Brömsenknöll zieht Musikfans an 

14.07.2025  |   Maike Dudde  |   Allgemein Veranstaltung Vereine

Bei dem Ein-Tages-Musik-Open-Air “Brausebrand am Brömsenknöll” in Drage zeigt sich eine Gruppe von Festivalbesuchern als echte Fans des fünften regionalen Künstler- und Open-Air-Festivals. Sie haben “Wackelaugen” mitgebracht und diese auf ihre Trinkbecher geklebt.

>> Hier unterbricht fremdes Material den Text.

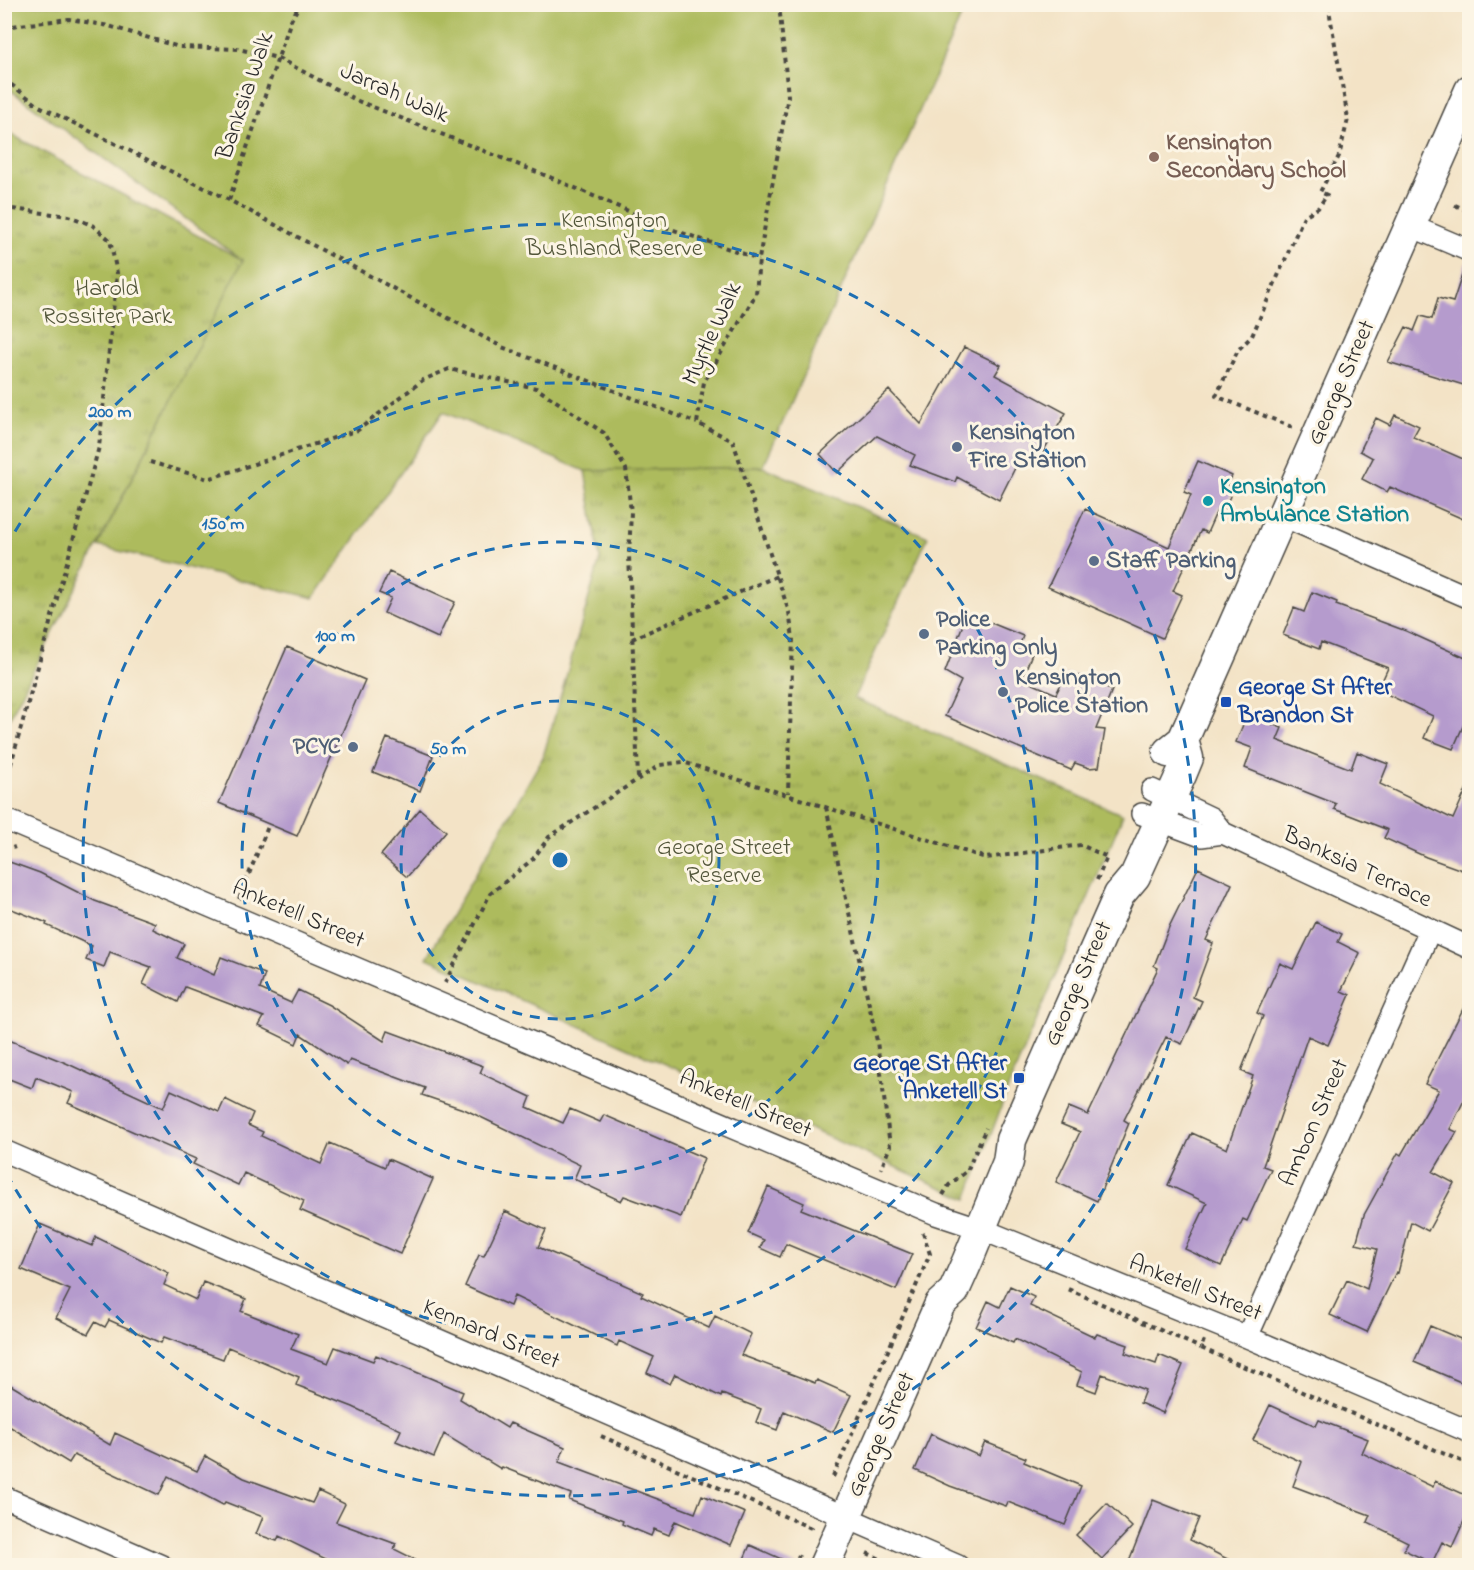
<svg xmlns="http://www.w3.org/2000/svg" width="1474" height="1570" font-family="'Indie Flower',sans-serif">
  <defs>
    <pattern id="park-tufts" width="24" height="20" patternUnits="userSpaceOnUse" patternTransform="scale(1.5)"><rect width="24" height="20" fill="#adbb5d"/><path d="M3 7l-1-3M5 7V3M7 7l1-3M15 17l-1-3M17 17v-4M19 17l1-3" fill="none" stroke="#8d984d"/></pattern>
  </defs>
  <rect width="100%" height="100%" fill="#fcf5e5"/>
  <filter id="ink" filterUnits="userSpaceOnUse"><feTurbulence type="fractalNoise" baseFrequency=".0167" numOctaves="2"/><feDisplacementMap in="SourceGraphic" scale="12" xChannelSelector="R" yChannelSelector="G"/><feConvolveMatrix kernelMatrix="1 2 1 2 8 2 1 2 1" color-interpolation-filters="sRGB"/></filter>
  <filter id="wash" filterUnits="userSpaceOnUse"><feTurbulence type="fractalNoise" baseFrequency=".008" numOctaves="4" result="noise"/><feDisplacementMap in="SourceGraphic" scale="24" xChannelSelector="R" yChannelSelector="G"/><feGaussianBlur stdDeviation="1.35" result="paint"/><feColorMatrix in="noise" values="0 0 0 0 0 0 0 0 0 0 0 0 0 0 0 0 0 1.4 0 .05"/><feComposite in="paint" operator="in"/></filter>
  <g filter="url(#wash)">
    <rect width="100%" height="100%" fill="#f3e3c6"/>
    <!-- grass -->
    <path fill="#adbb5d" stroke="#6c7344" stroke-width="1.5" d="M5,5H966L763,467L585,471L443,412L314,598L98,546L242,260L5,86Z"/>
    <!-- park -->
    <path fill="url(#park-tufts)" stroke="#6c7344" stroke-width="1.5" d="M5,131L243,260L5,727Z
      M763,467L928,537L854,698L1123,815L1009,1086L967,1199L427,958L543,757L600,559L585,471Z"/>
    <g id="blocks">
      <!-- building -->
      <path fill="#b59bcd" d="M1466,263H1470V387L1388,362L1406,327L1414,331L1420,316L1432,319L1438,298L1453,302Z
        M964,347L1001,365L995,375L1066,413L1041,455L1032,450L1023,465L1018,462L999,500L957,477L955,482L910,465L915,455L877,436L837,473L820,454L889,390L921,424Z
        M1395,415L1419,426L1413,437L1470,462V522L1390,487L1387,492L1362,479L1373,458L1360,451L1376,418L1390,425Z
        M1198,461L1232,476L1226,490L1232,492L1224,509L1219,506L1207,533L1201,530L1173,591L1182,595L1162,638L1048,587L1085,509L1169,547L1191,495L1184,492Z
        M389,572L455,602L438,638L384,613L391,598L379,593Z
        M1312,592L1337,602L1336,605L1406,631L1470,660V710L1453,749L1424,738L1433,716L1378,690L1388,668L1321,642L1319,649L1283,635L1294,608L1304,612Z
        M979,618L1023,636L1020,644L1033,651L1022,679L1056,694L1066,674L1091,678L1112,690L1096,729L1105,730L1099,767L1089,768L1075,763L1071,770L945,716L961,681L945,672L965,619L976,625Z
        M287,647L365,680L297,836L219,803Z
        M1247,715L1282,728L1277,740L1351,769L1357,752L1388,764L1380,784L1453,819L1470,781V873L1426,857L1384,838L1388,830L1334,809L1336,804L1245,768L1252,748L1236,742Z
        M387,738L433,756L420,791L373,772Z
        M420,809L446,831L407,877L381,855Z
        M4,860L40,873L95,901L155,923L153,929L184,944L177,958L214,975L221,957L265,974L260,989L291,1003L298,990L329,1005L384,1041L388,1031L483,1066L480,1073L531,1097L527,1107L563,1123L570,1109L600,1122L604,1115L704,1158L681,1217L624,1196L621,1201L574,1179L580,1165L466,1110L422,1095L425,1088L350,1060L347,1065L300,1034L296,1044L259,1026L264,1017L185,987L178,1002L143,984L151,967L110,952L104,967L86,960L92,946L46,925L47,923L4,906Z
        M1198,868L1232,884L1206,940L1213,943L1193,997L1202,1001L1182,1044L1166,1037L1124,1120L1129,1123L1097,1201L1056,1182L1080,1132L1061,1124L1069,1107L1088,1115L1158,968L1154,966L1169,927Z
        M1316,922L1342,934L1338,942L1360,953L1341,991L1350,995L1328,1045L1308,1036L1263,1166L1271,1169L1247,1221L1243,1219L1221,1266L1185,1249L1207,1203L1168,1185L1192,1133L1227,1149L1253,1076L1241,1071L1263,1016L1257,1013L1280,963L1293,969Z
        M1470,995V1088L1450,1129L1457,1132L1433,1172L1454,1183L1428,1231L1411,1222L1398,1273L1396,1272L1367,1332L1330,1315L1347,1280L1367,1289L1377,1249L1356,1244L1364,1215L1398,1153L1401,1155L1439,1090L1425,1084Z
        M4,1038L66,1063L163,1108L171,1090L219,1112L225,1099L253,1113L248,1125L263,1132L261,1136L321,1164L330,1143L385,1167L388,1159L433,1179L400,1254L300,1210L304,1201L244,1173L238,1185L193,1164L196,1159L68,1103L73,1092L36,1077L32,1088L4,1077Z
        M768,1187L804,1203L801,1209L912,1254L896,1290L786,1244L780,1257L760,1248L764,1240L748,1233Z
        M505,1211L546,1230L538,1247L643,1293L641,1296L709,1328L715,1316L751,1334L741,1355L815,1383L817,1380L851,1395L833,1432L784,1411L777,1430L756,1422L761,1409L722,1394L721,1397L675,1374L670,1384L647,1373L654,1357L619,1341L617,1346L514,1296L510,1306L465,1286L479,1255L484,1256Z
        M40,1224L92,1246L96,1237L169,1273L164,1285L196,1300L203,1282L246,1299L241,1311L298,1334L291,1349L328,1363L335,1347L373,1361L376,1355L463,1392L460,1399L507,1428L510,1423L565,1447L559,1462L695,1513L702,1495L745,1513L731,1545L675,1521L669,1535L654,1529L651,1536L622,1524L623,1521L569,1500L571,1494L502,1467L501,1469L444,1434L434,1457L396,1441L401,1430L353,1407L296,1385L299,1377L228,1347L223,1359L164,1337L161,1343L109,1320L105,1327L95,1322L88,1334L56,1318L70,1290L21,1269Z
        M1010,1286L1034,1297L1030,1306L1095,1337L1097,1334L1128,1345L1125,1353L1156,1364L1159,1355L1183,1365L1163,1413L1140,1403L1145,1390L1102,1374L1096,1392L1077,1385L1082,1372L1015,1339L1013,1343L976,1327L988,1301L1000,1307Z
        M1430,1326L1470,1343V1386L1414,1362Z
        M4,1381L110,1445L115,1433L197,1471L205,1456L244,1478L312,1503L318,1491L345,1504L336,1522L396,1544L394,1549L428,1566H340L279,1536L277,1541L256,1534L263,1517L225,1502L223,1505L168,1476L159,1495L74,1455L69,1463L4,1423Z
        M1270,1405L1316,1426L1319,1420L1368,1439L1362,1453L1433,1487L1435,1481L1470,1497V1508L1452,1547L1442,1542L1432,1563L1404,1550L1408,1542L1367,1522L1370,1515L1293,1486L1302,1462L1253,1440Z
        M931,1434L979,1456L985,1442L1026,1458L1024,1462L1081,1486L1065,1525L1008,1502L1006,1506L950,1486L915,1470Z
        M1153,1500L1199,1518L1190,1540L1241,1566H1127Z
        M1107,1503L1132,1527L1102,1559L1076,1535Z
        M750,1545L797,1566H741Z"/>
    </g>
  </g>
  <g filter="url(#ink)">
    <use href="#blocks" fill-opacity="0" stroke="#494742" stroke-width="1.5"/>
    <g fill="none" stroke-linecap="round" stroke-linejoin="round">
      <!-- minor casing -->
      <g stroke="#494742" stroke-width="24">
        <path id="minor" d="M1411,226L1470,251
          M1283,516L1470,598
          M1152,790L1211,818L1223,833L1470,948
          M1142,814L1201,836L1223,833
          M4,819L936,1214L981,1229L1247,1337L1470,1432
          M4,1151L958,1566
          M1247,1337L1430,930
          M4,1497L162,1566"/>
      </g>
      <!-- secondary casing -->
      <g stroke="#494742" stroke-width="33">
        <path id="secondary" d="M1168,752L1183,740L1470,90
          M824,1566L940,1304L954,1291L967,1262L1008,1162L1011,1140L1119,895L1135,876L1181,775L1188,758L1183,740"/>
      </g>
      <!-- path -->
      <path stroke="#494742" stroke-width="4" stroke-dasharray="4.5 4.5" stroke-linecap="butt" d="M779,4L788,96L759,259L756,294L704,382L697,423L733,441L789,612L793,638L788,793
        M4,27L69,19L109,26L179,47L238,49L278,58L358,101L552,178L665,227L759,259
        M4,79L39,106L229,200L502,347L697,423
        M229,200L291,20L300,4
        M1455,205L1470,212
        M4,208L69,216L92,225L110,240L117,273L99,447L4,789
        M1292,427L1216,396L1238,350L1252,336L1304,216L1318,208L1327,195L1320,192L1339,156L1348,119L1328,4
        M150,462L208,479L358,430L423,380L449,369L536,388L604,433L626,469L631,512L629,555L638,778
        M632,639L777,576
        M826,807L877,1041L890,1146L881,1169
        M4,851L15,847
        M239,899L269,824
        M445,983L490,894L533,859L549,837L660,765L683,762L986,858L1081,845L1107,857L1097,880
        M943,1195L949,1185L967,1171L986,1128
        M1068,1289L1201,1348
        M1204,1340L1201,1348L1470,1465
        M601,1436L811,1528L809,1531
        M833,1477L930,1254L922,1230
        M867,1553L896,1566
        M794,1566L799,1555"/>
      <!-- minor -->
      <use href="#minor" stroke="#fff" stroke-width="21"/>
      <!-- secondary -->
      <use href="#secondary" stroke="#fff" stroke-width="30"/>
    </g>
  </g>
  <!-- distance rings -->
  <g fill="none" stroke="#1f6fb2" stroke-width="3" stroke-dasharray="10 8">
    <circle cx="560" cy="860" r="159"/>
    <circle cx="560" cy="860" r="318"/>
    <circle cx="560" cy="860" r="477"/>
    <path d="M6 547A636 636 0 1 1 6 1173"/>
  </g>
  <!-- markers -->
  <circle fill="#8d6e63" stroke="#fcf5e5" stroke-width="2" cx="1154" cy="157" r="6"/>
  <g fill="#5c6f8a" stroke="#fcf5e5" stroke-width="2">
    <circle cx="957" cy="447" r="6"/>
    <circle cx="1094" cy="561" r="6"/>
    <circle cx="924" cy="634" r="6"/>
    <circle cx="1003" cy="692" r="6"/>
    <circle cx="353" cy="747" r="6"/>
  </g>
  <circle fill="#0f9aa8" stroke="#fcf5e5" stroke-width="2" cx="1208" cy="501" r="6"/>
  <g fill="#1a4fb4" stroke="#fcf5e5" stroke-width="2">
    <rect x="1220" y="696" width="12" height="12" rx="3"/>
    <rect x="1013" y="1072" width="12" height="12" rx="3"/>
  </g>
  <g text-anchor="middle" dominant-baseline="central" stroke-width="6" stroke-linejoin="round" paint-order="stroke">
    <!-- street labels -->
    <g font-size="24" fill="#2b2b2b" stroke="#fcf5e5">
      <text transform="translate(394 94) rotate(24)">Jarrah Walk</text>
      <text transform="translate(246 96) rotate(-71)">Banksia Walk</text>
      <text transform="translate(713 334) rotate(-65)">Myrtle Walk</text>
      <text transform="translate(1342 383) rotate(-66)">George Street</text>
      <text transform="translate(1357 868) rotate(25)">Banksia Terrace</text>
      <text transform="translate(298 915) rotate(23)">Anketell Street</text>
      <text transform="translate(1079 984) rotate(-66)">George Street</text>
      <text transform="translate(745 1105) rotate(23)">Anketell Street</text>
      <text transform="translate(1315 1123) rotate(-66)">Ambon Street</text>
      <text transform="translate(1195 1289) rotate(22)">Anketell Street</text>
      <text transform="translate(491 1335) rotate(23)">Kennard Street</text>
      <text transform="translate(882 1435) rotate(-66)">George Street</text>
    </g>
    <!-- education labels -->
    <g font-size="24" font-weight="bold" fill="#785e54" stroke="#fcf5e5" text-anchor="start">
      <text x="1166" y="143">Kensington<tspan x="1166" dy="28">Secondary School</tspan></text>
    </g>
    <!-- park labels -->
    <g font-size="24" fill="#52563a" stroke="#fcf5e5">
      <text x="614" y="221">Kensington<tspan x="614" dy="28">Bushland Reserve</tspan></text>
      <text x="107" y="289">Harold<tspan x="107" dy="28">Rossiter Park</tspan></text>
      <text x="724" y="848">George Street<tspan x="724" dy="28">Reserve</tspan></text>
    </g>
    <!-- service labels -->
    <g font-size="24" font-weight="bold" fill="#4e5e75" stroke="#fcf5e5" text-anchor="start">
      <text x="969" y="433">Kensington<tspan x="969" dy="28">Fire Station</tspan></text>
      <text x="1106" y="561">Staff Parking</text>
      <text x="936" y="620">Police<tspan x="936" dy="28">Parking Only</tspan></text>
      <text x="1015" y="678">Kensington<tspan x="1015" dy="28">Police Station</tspan></text>
      <text x="341" y="747" text-anchor="end">PCYC</text>
    </g>
    <!-- culture labels -->
    <g font-size="24" font-weight="bold" fill="#0d838f" stroke="#fcf5e5" text-anchor="start">
      <text x="1220" y="487">Kensington<tspan x="1220" dy="28">Ambulance Station</tspan></text>
    </g>
    <!-- transit labels -->
    <g font-size="24" font-weight="bold" fill="#164399" stroke="#fcf5e5" text-anchor="start">
      <text x="1238" y="688">George St After<tspan x="1238" dy="28">Brandon St</tspan></text>
      <text x="1007" y="1064" text-anchor="end">George St After<tspan x="1007" dy="28">Anketell St</tspan></text>
    </g>
  </g>
  <circle cx="560" cy="860" r="9" fill="#1f6fb2" stroke="#fcf5e5" stroke-width="3"/>
  <g font-size="18" text-anchor="middle" font-weight="bold" fill="#1f6fb2" stroke="#fcf5e5" stroke-width="6" stroke-linejoin="round" paint-order="stroke">
    <text x="110" y="417">200 m</text>
    <text x="223" y="529">150 m</text>
    <text x="335" y="641">100 m</text>
    <text x="448" y="754">50 m</text>
  </g>
  <!-- margin -->
  <rect width="1474" height="1570" fill="none" stroke="#fcf5e5" stroke-width="24"/>
</svg>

Was soll man zum Wetter schreiben, wenn sich die Norddeutschen davon eh nicht die Stimmung vermiesen lassen? Außerdem gab es nur einen kleinen Regenschauer, der locker weggesteckt wurde.

Ich habe den Auftritt von Jan Salander mit Schlagzeuger Tarek zwar verpasst, aber wir sind uns auf dem Gelände über den Weg gelaufen, sodass ich die beiden noch in bester Laune fotografieren konnte.

Pünktlich um 21 Uhr startet der Auftritt der Band BishØp. 

Die junge Band aus Hamburg mit Mauritz Bischoff (Gitarre), Tim Nommensen (Schlagzeug), Christoph Richartz (Bass) und Carsten Wetzl (Gesang) kennt sich seit der Schulzeit und ist musikalisch aktiv. Sie bringen mit ihrem Rock die professionelle Bühne in Schwingung und es wurde nach der Musik getanzt.

Die Veranstaltung, die von Jahr zu Jahr mehr Besucher zählt, wurde von 40 Vereinsmitgliedern des „Brömsenknöll Musik und Kultur e.V.” auf die Beine gestellt.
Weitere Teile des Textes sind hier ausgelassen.